La delega del potere viene decisa dal vertice aziendale, nel momento in cui l’azienda necessita di rinnovamento in quanto obsoleta, e ciò richiede un capovolgimento della piramide.

Il top management propone una nuova visione societaria, nella quale la risorsa umana, di qualsiasi grado, viene incaricata di nuove mansioni e responsabilità, attuando il cosiddetto empowerment (Sansavini, 2006, p. 13), che significa ‘dare potere’.

Gli strumenti basilari di questo processo sono:

- il consolidamento del flusso informativo dall’alto verso il basso;

- la semplificazione dei movimenti orizzontali all’interno dei reparti, in modo tale che non ci siano divisioni tra i collaboratori, e formazione di team interfunzionali;

- l’incoraggiamento di un senso di urgenza, che induce i lavoratori ad agire, a far seguire con rapidità i fatti alle parole ed a decidere prontamente;

- il riconoscimento delle “piccole” vittorie e dell’impegno, con la consapevolezza di poter commettere degli errori.

Il processo di empowerment è, però, di difficile attuazione e, talvolta, si rinuncia ad esso.

L’applicazione della strategia di cambiamento è strettamente legata allo stile di management del supervisore, sul quale incentriamo l’attenzione.

Anche nei casi in cui i vertici della società non diano impulso al cambiamento, il manager illuminato può incentivare i processi di rinnovamento con la leadership all’interno del proprio reparto o divisione.

“Non sono i programmi aziendali che producono i cambiamenti, ma i leader” (Sansavini, 2006, p. 14).

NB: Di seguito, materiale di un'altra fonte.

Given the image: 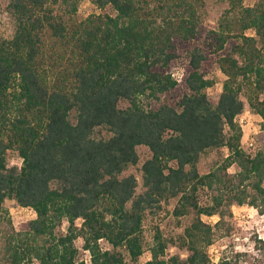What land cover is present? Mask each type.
<instances>
[{
	"label": "trees",
	"instance_id": "trees-1",
	"mask_svg": "<svg viewBox=\"0 0 264 264\" xmlns=\"http://www.w3.org/2000/svg\"><path fill=\"white\" fill-rule=\"evenodd\" d=\"M81 1L6 5L13 27L0 36V263L86 264L80 238L90 264H238L228 256L213 262L208 247L230 233L224 223L232 205L264 213V148H242L238 121L248 105L264 144V0H228L206 35L213 52L236 41L218 58L224 80L215 100L205 91L214 80L201 68L204 47L179 52L201 36L192 0H89L99 11L70 25L55 12L58 5L75 14ZM178 58L186 61L187 91L169 104L161 95L180 83L169 71ZM138 146L150 153L140 192L137 177L124 174L139 162ZM211 149L225 154L200 173V157ZM8 151L21 158L19 167L7 166ZM172 198V215L192 213L190 223L169 238L155 225L146 241V216ZM7 199L35 217L15 228ZM203 215L218 219L210 224ZM169 244L186 257L169 254ZM258 247L264 255V241ZM145 250L150 257L140 262Z\"/></svg>",
	"mask_w": 264,
	"mask_h": 264
},
{
	"label": "rangeland",
	"instance_id": "rangeland-1",
	"mask_svg": "<svg viewBox=\"0 0 264 264\" xmlns=\"http://www.w3.org/2000/svg\"><path fill=\"white\" fill-rule=\"evenodd\" d=\"M199 13H200V32L199 39L191 41L188 44L180 46L179 52L183 53L185 46L200 45L204 47L207 53V59L202 63V70L209 78L214 80V84L206 88V93L211 100H215L222 89V83L224 75L221 73L218 65V58L224 55L232 45L236 43L231 39L226 44L224 49L218 52H213L208 46V39L206 37L209 30L216 29L219 21L222 18L225 10L229 7L228 0H192ZM256 0H244L247 5H253ZM8 0H0V36L8 38L12 34V21L7 13L6 5ZM55 12L62 16L64 22L68 25L78 22L90 13L98 12L99 9L92 4L89 0H82L79 4L78 10L75 14H67L62 11L60 6H54ZM108 11L113 13L110 8ZM247 34H253L252 30H247ZM169 71L172 72L177 78H183L187 72L186 61L183 58H178L169 67ZM187 88L182 81L171 91H168L161 95V101L169 104H173L182 96ZM264 98V92L260 95ZM152 106H157V103L152 102ZM238 121L242 127L243 135L241 138V146L247 153H254L258 149H263L262 135L260 131V118L250 109L248 105L245 106L244 111L238 116ZM137 151L139 153V162L134 166H129L124 174L132 173L138 179L137 192L142 191L140 166L141 163L149 156V150L144 146H138ZM225 151L221 149H211L204 152L199 160L198 168L200 173L208 172L217 161L221 160ZM21 158L15 151L7 152V166L21 165ZM234 166L228 168L229 173H233ZM200 201H207V192H200ZM176 200L170 199L168 203L163 205V209L156 215H147L143 222V232L146 241H149L154 230V226L158 225L162 230L164 237L169 238L175 236L183 231V228L188 225L193 217V214H189L183 217H174L172 215V208L175 205ZM5 207L8 211L7 218L12 222L15 228H19L20 224L28 219L34 218L35 213L32 209L22 207L18 205L14 200L7 199L5 201ZM228 210V209H227ZM230 214L225 216L224 226H230L231 230L228 235L216 237L213 243L208 247V254L213 262H217L220 257L228 256L230 258H237L238 264H264V255L259 250L261 239H258V235L264 237V213H259L258 210L247 204L244 205H232L229 209ZM203 220L207 223L213 224L218 217L214 216H202ZM6 222V220H5ZM66 228V222L64 221L60 230L64 231ZM75 245L79 249V257L85 261L86 264H90L89 255L86 250L82 248V240L77 238ZM100 245L103 248L110 249L111 246L104 240L100 241ZM3 248V239L0 236V252ZM125 253L123 249H119ZM167 252L169 254H179L182 258L186 257V251L179 248L177 245H168ZM238 255V256H236ZM150 257L149 251L145 252L140 257L139 261L142 262ZM127 258V256H126ZM3 264V263H0Z\"/></svg>",
	"mask_w": 264,
	"mask_h": 264
},
{
	"label": "built area",
	"instance_id": "built-area-1",
	"mask_svg": "<svg viewBox=\"0 0 264 264\" xmlns=\"http://www.w3.org/2000/svg\"><path fill=\"white\" fill-rule=\"evenodd\" d=\"M177 78V77H176ZM177 80H178V82H180L181 81V78L179 79V78H177ZM258 239H261V240H263L264 241V237L263 236H260V235H258Z\"/></svg>",
	"mask_w": 264,
	"mask_h": 264
}]
</instances>
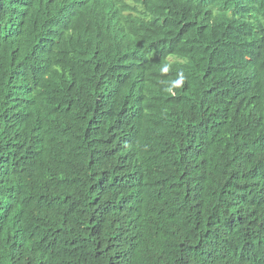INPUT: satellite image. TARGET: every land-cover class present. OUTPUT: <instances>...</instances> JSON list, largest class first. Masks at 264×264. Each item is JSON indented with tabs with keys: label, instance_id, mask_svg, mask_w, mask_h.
Here are the masks:
<instances>
[{
	"label": "trees",
	"instance_id": "obj_1",
	"mask_svg": "<svg viewBox=\"0 0 264 264\" xmlns=\"http://www.w3.org/2000/svg\"><path fill=\"white\" fill-rule=\"evenodd\" d=\"M0 264H264V0H0Z\"/></svg>",
	"mask_w": 264,
	"mask_h": 264
},
{
	"label": "clouds",
	"instance_id": "obj_2",
	"mask_svg": "<svg viewBox=\"0 0 264 264\" xmlns=\"http://www.w3.org/2000/svg\"><path fill=\"white\" fill-rule=\"evenodd\" d=\"M171 36L173 39L169 43L166 58H168L171 61L179 62L177 60V55L178 54L184 55V52L182 51V49H181L182 47L180 45L183 40L181 38V35L178 32H171ZM163 67H164V64L162 65L160 71L168 70V66H165L164 68Z\"/></svg>",
	"mask_w": 264,
	"mask_h": 264
}]
</instances>
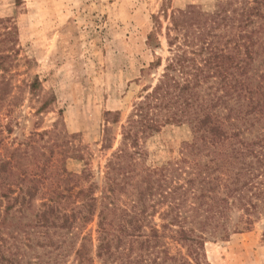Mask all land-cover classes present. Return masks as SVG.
Listing matches in <instances>:
<instances>
[{
	"label": "trees",
	"instance_id": "trees-1",
	"mask_svg": "<svg viewBox=\"0 0 264 264\" xmlns=\"http://www.w3.org/2000/svg\"><path fill=\"white\" fill-rule=\"evenodd\" d=\"M3 36L7 54L0 55V70L8 77L0 76L2 105L13 97L16 30L8 26ZM164 37L169 56L156 84L143 89L120 126V144L106 162L99 196L94 185L82 187L89 176L85 170L66 168L68 159L82 155L66 132L58 131V122L51 131L35 133L36 146L28 143L36 150L35 162L20 147L0 156L4 213L17 205L31 210L39 201L29 224L37 239H28L26 247L34 249V241L47 259L37 254L35 260L23 258V264L61 263L71 252L73 264H93L94 258L101 264H207L208 239L225 241L252 227L251 215L264 201V0H215L212 11L189 5L170 15ZM147 45L160 49L154 32ZM28 89L37 96L40 81L35 77ZM119 121V112H105L107 149L110 126ZM183 124L191 132L184 164L141 167V141L167 125ZM21 157L25 167L19 171ZM235 209L241 214L232 220ZM156 214L159 224L153 223ZM91 222L96 223L94 243L88 236L77 243L73 230ZM57 233L70 237L53 241ZM166 240L179 248L176 253ZM2 263L19 261L0 256Z\"/></svg>",
	"mask_w": 264,
	"mask_h": 264
},
{
	"label": "rangeland",
	"instance_id": "rangeland-1",
	"mask_svg": "<svg viewBox=\"0 0 264 264\" xmlns=\"http://www.w3.org/2000/svg\"><path fill=\"white\" fill-rule=\"evenodd\" d=\"M214 4L215 0H0V20L4 21L0 23V55L7 54L5 28L12 26L17 36L11 52L15 64L10 70L13 97L0 104V156L8 148L20 147L33 159L37 153L32 146L27 147L28 143L34 145L35 133L51 131L58 122V131H65L66 139L82 155L78 161L68 159L66 168L76 173L85 170L89 176L81 182L82 187L94 185L95 195L99 196L106 162L120 144V126L144 94L143 89L156 84L169 56L164 35L170 15L189 5L212 11ZM152 32L160 44L158 50L147 45V36ZM158 58L161 66L147 70ZM0 76L8 77L1 70ZM35 77L41 89L32 96L28 85ZM108 111L120 114L119 123L110 126V149L102 142L104 114ZM190 140L186 124L163 127L141 141L140 166L183 165V148ZM23 160H18L19 171L25 167ZM127 200L125 196L120 199L122 203ZM38 203L33 201L31 210ZM4 205L0 206V256L15 257L23 264V258L35 260L38 254L46 261L43 248L36 247L34 241V249L26 247L28 239L30 243V239H37L35 228L29 226L31 210H19L17 205L4 213ZM260 205L258 213L251 215L254 223L249 231L231 234L225 241H206L207 264H264L263 200ZM240 214L235 209L229 216L235 220ZM159 222L156 214L153 223ZM95 230L94 222L73 230L78 235L75 241L79 243L80 236H88L94 243ZM62 237L70 236L52 235L53 241ZM169 246L171 254L179 249L172 243ZM73 258L71 252L55 264H73ZM93 264L101 262L94 258Z\"/></svg>",
	"mask_w": 264,
	"mask_h": 264
}]
</instances>
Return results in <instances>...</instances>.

Quando i leader non tendono alla costante evoluzione, i problemi non vengono risolti, e mediocrità ed inefficienza si radicano nell’azienda. Per questo motivo, la letteratura manageriale moderna definisce il manager, o meglio il leader, un change conductor (Sansavini, 2006, p. 14), un agente di cambiamento pronto ad affrontare, con un atteggiamento innovativo, continue sfide, siano esse nuovi mercati, nuovi metodi di lavoro: in poche parole, tutto ciò che sia teso al miglioramento.

Sfidare il cambiamento significa non rassegnarsi a problemi e mediocrità, bensì mettere costantemente in discussione sé stessi e la routine.

L’autore Sansavini (2006), talvolta, provoca i presenti in aula, affermando che un capo conservatore è obsoleto; essere promotori del cambiamento e non comparse porta l’uomo a dare il meglio di sé. Un leader innovatore può essere l’autore dell’idea innovativa, ma deve anche saper cogliere e rendere concrete le idee, gratificando i collaboratori.

È lecito obiettare che il cambiamento può avere anche esiti negativi, ma l’esperienza dimostra che l’immobilismo aziendale causa assai più frequentemente insuccessi. Il vero fallimento del cambiamento sta nella difficoltà o nella mancata realizzazione; inoltre, il dinamismo, componente fondamentale nel processo di cambiamento, stimola l’azienda anche quando non si ottiene il miglioramento sperato (Sansavini, 2006).

L’innovazione rappresenta sempre un’incognita, ed il cambiamento può creare quel timore generato da tutto ciò che non ha esito certo. Il compito del leader è anche quello di accettare gli errori suoi ed altrui, considerandoli nuove

esperienze. Un grande leader è un change conductor (Sansavini, 2006, p. 17), ovvero un soggetto fortemente proiettato verso il mutamento, ma anche capace di stimolare ed agevolare questo processo nei suoi collaboratori.